[Entries from a dataset]
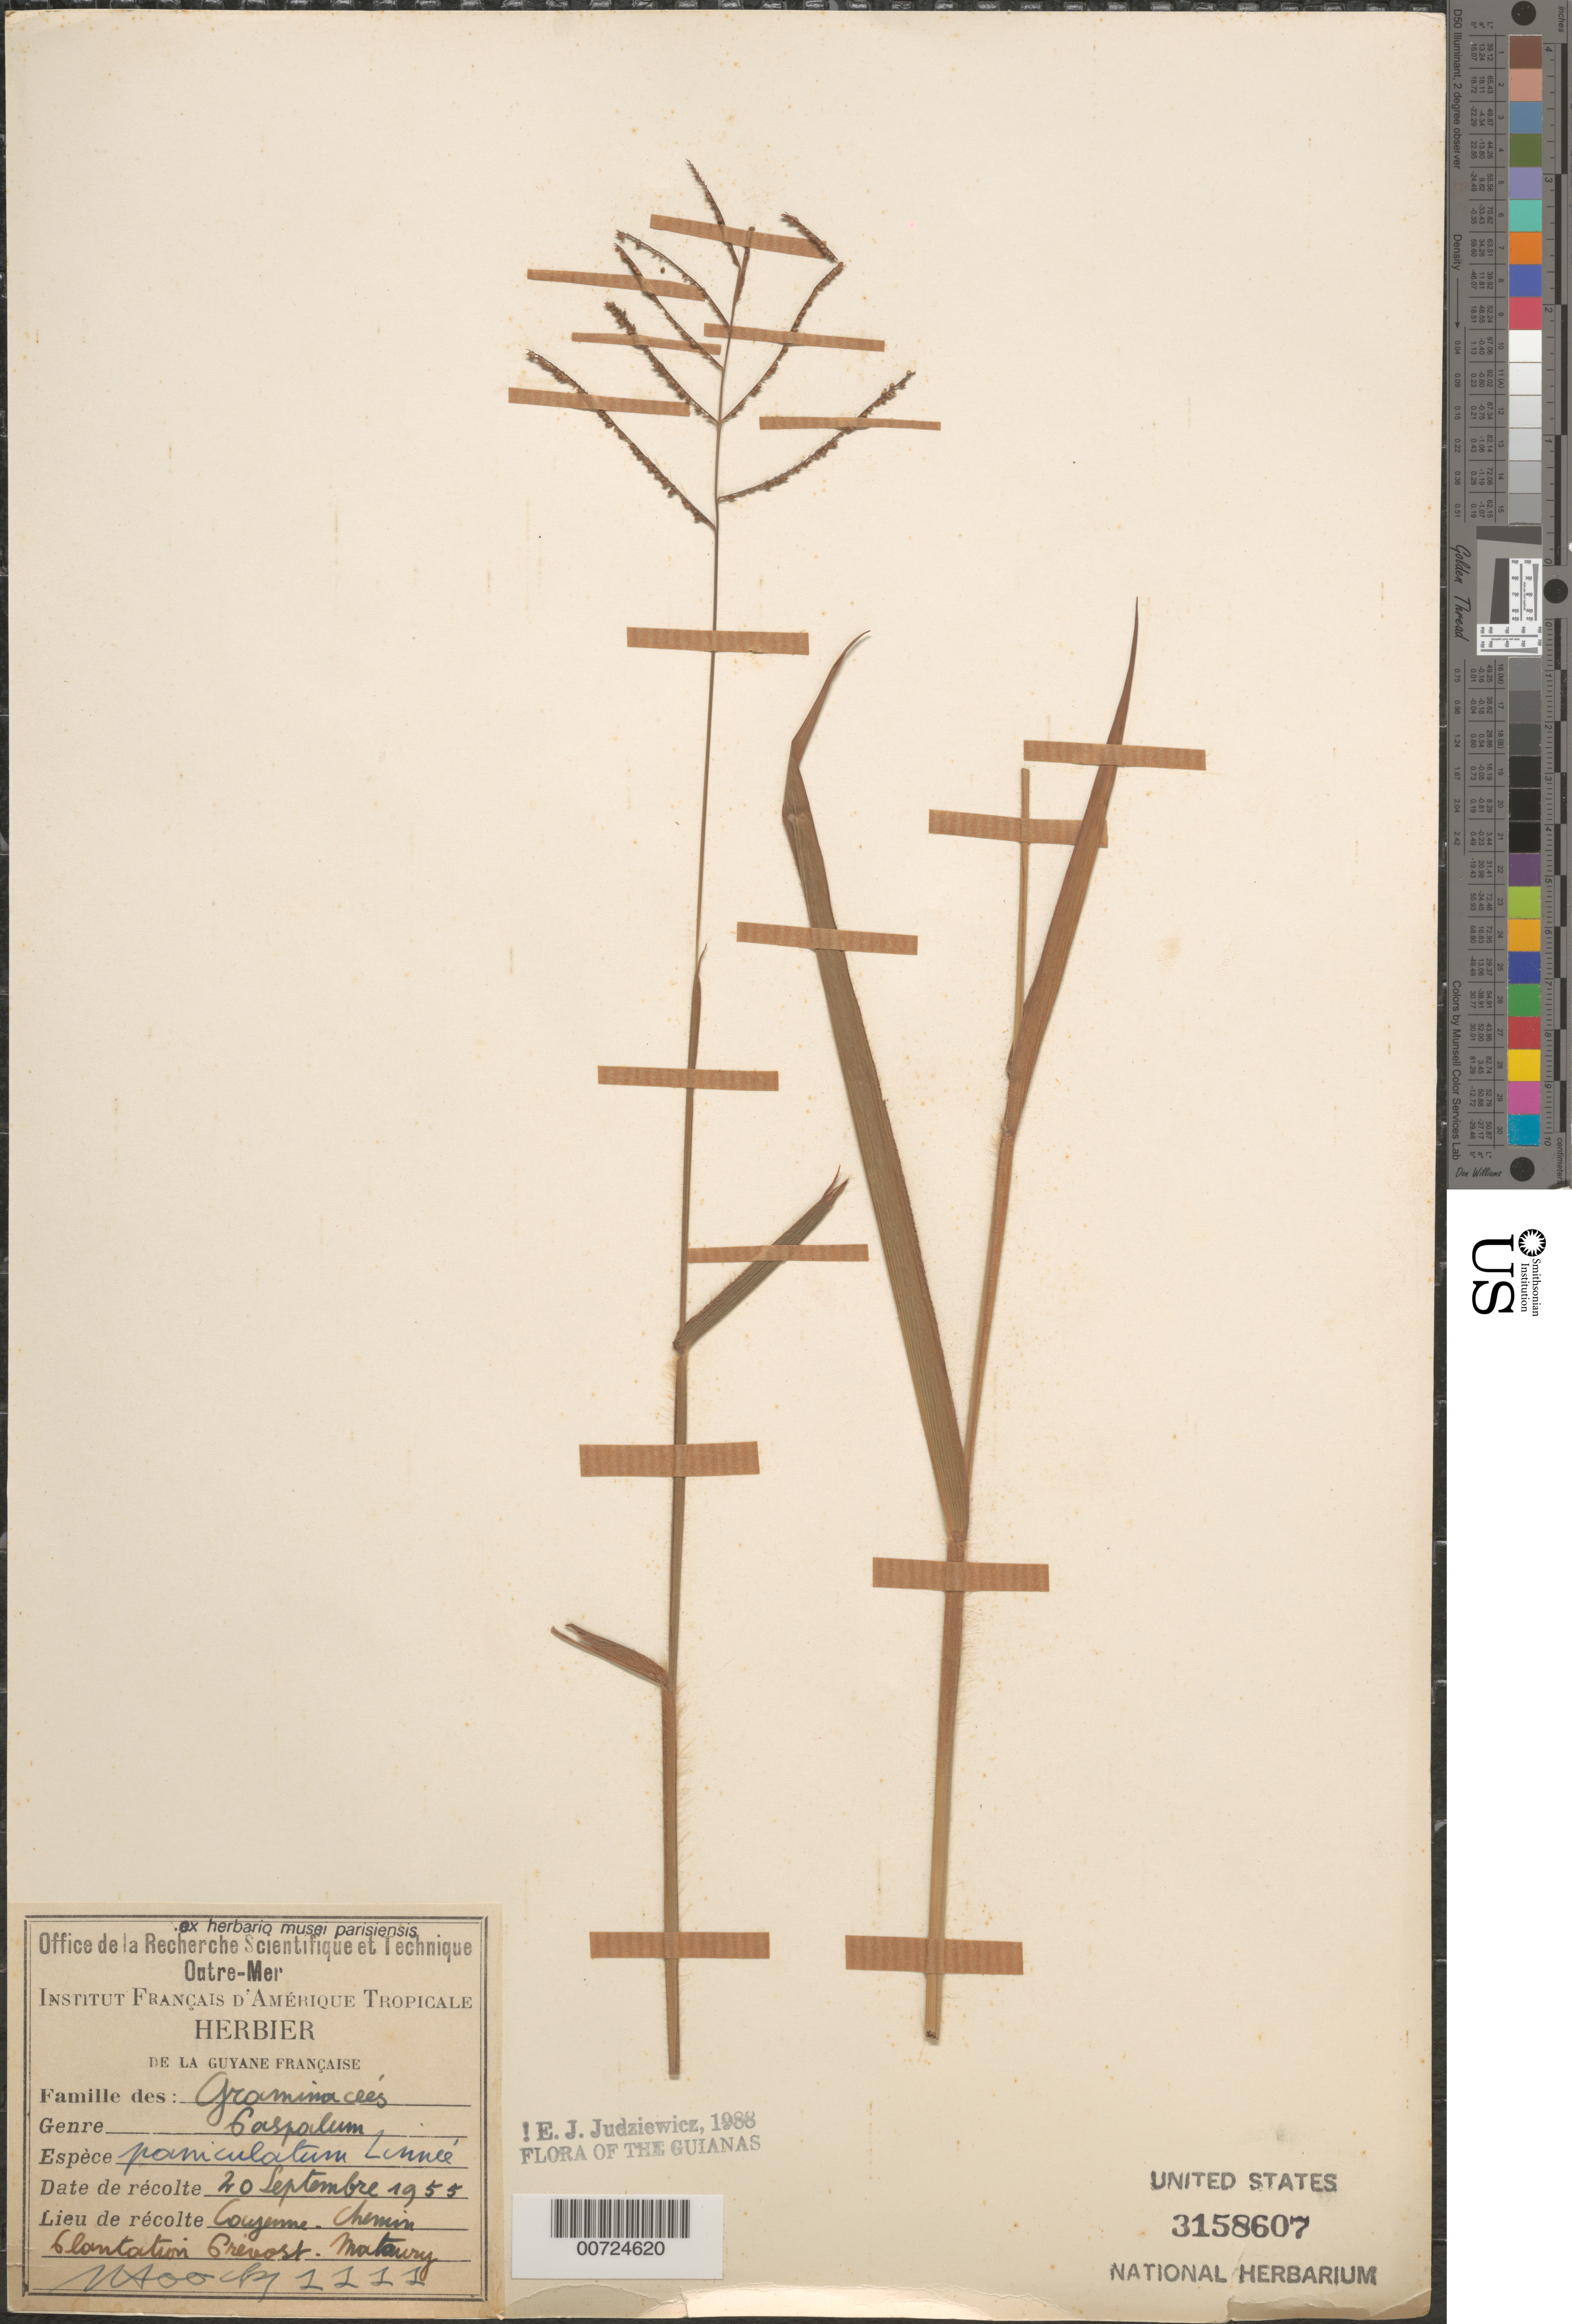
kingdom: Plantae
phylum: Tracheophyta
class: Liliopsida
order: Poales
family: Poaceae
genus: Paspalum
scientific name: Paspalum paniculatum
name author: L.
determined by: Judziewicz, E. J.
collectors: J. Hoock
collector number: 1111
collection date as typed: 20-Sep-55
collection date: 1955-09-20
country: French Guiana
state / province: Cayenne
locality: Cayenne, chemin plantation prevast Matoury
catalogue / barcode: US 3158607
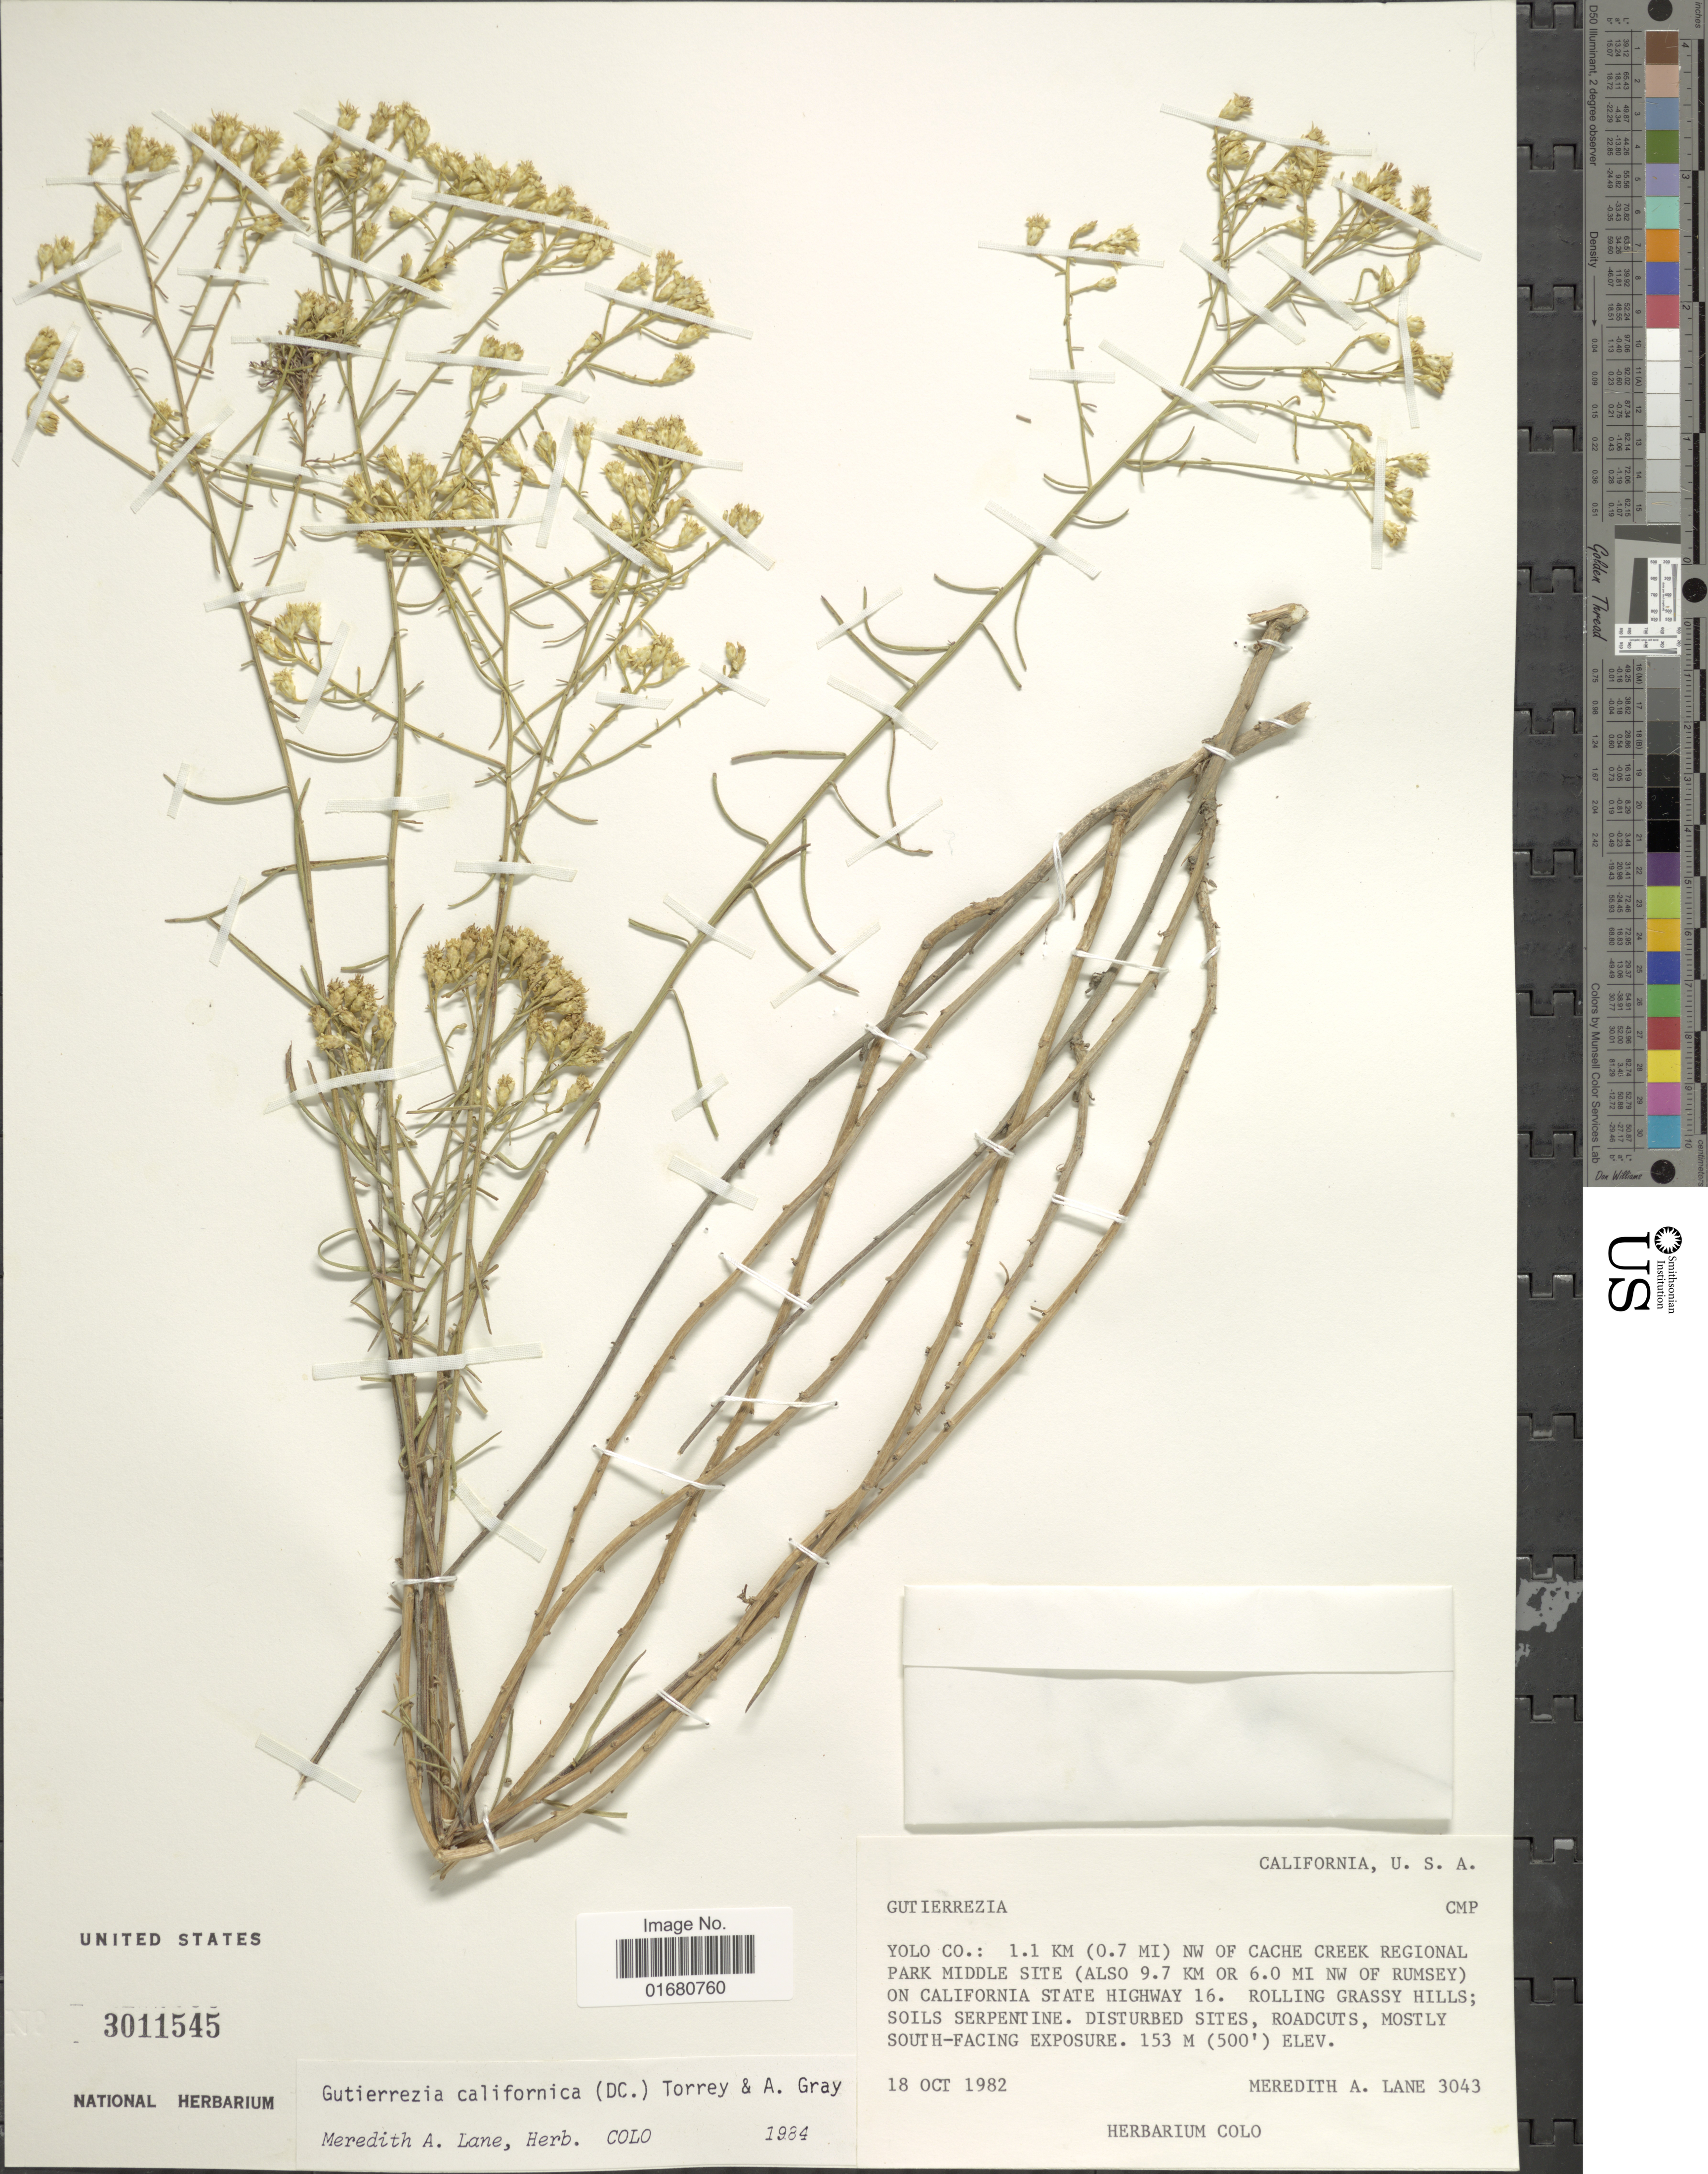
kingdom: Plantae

### [Short exercise]
Write out all of the entries above word for word, skipping the pictures.

### [Written solution]
kingdom: Plantae
phylum: Tracheophyta
class: Liliopsida
order: Poales
family: Poaceae
genus: Paspalum
scientific name: Paspalum paniculatum
name author: L.
determined by: Judziewicz, E. J.
collectors: J. Hoock
collector number: 1111
collection date as typed: 20-Sep-55
collection date: 1955-09-20
country: French Guiana
state / province: Cayenne
locality: Cayenne, chemin plantation prevast Matoury
catalogue / barcode: US 3158607
kingdom: Plantae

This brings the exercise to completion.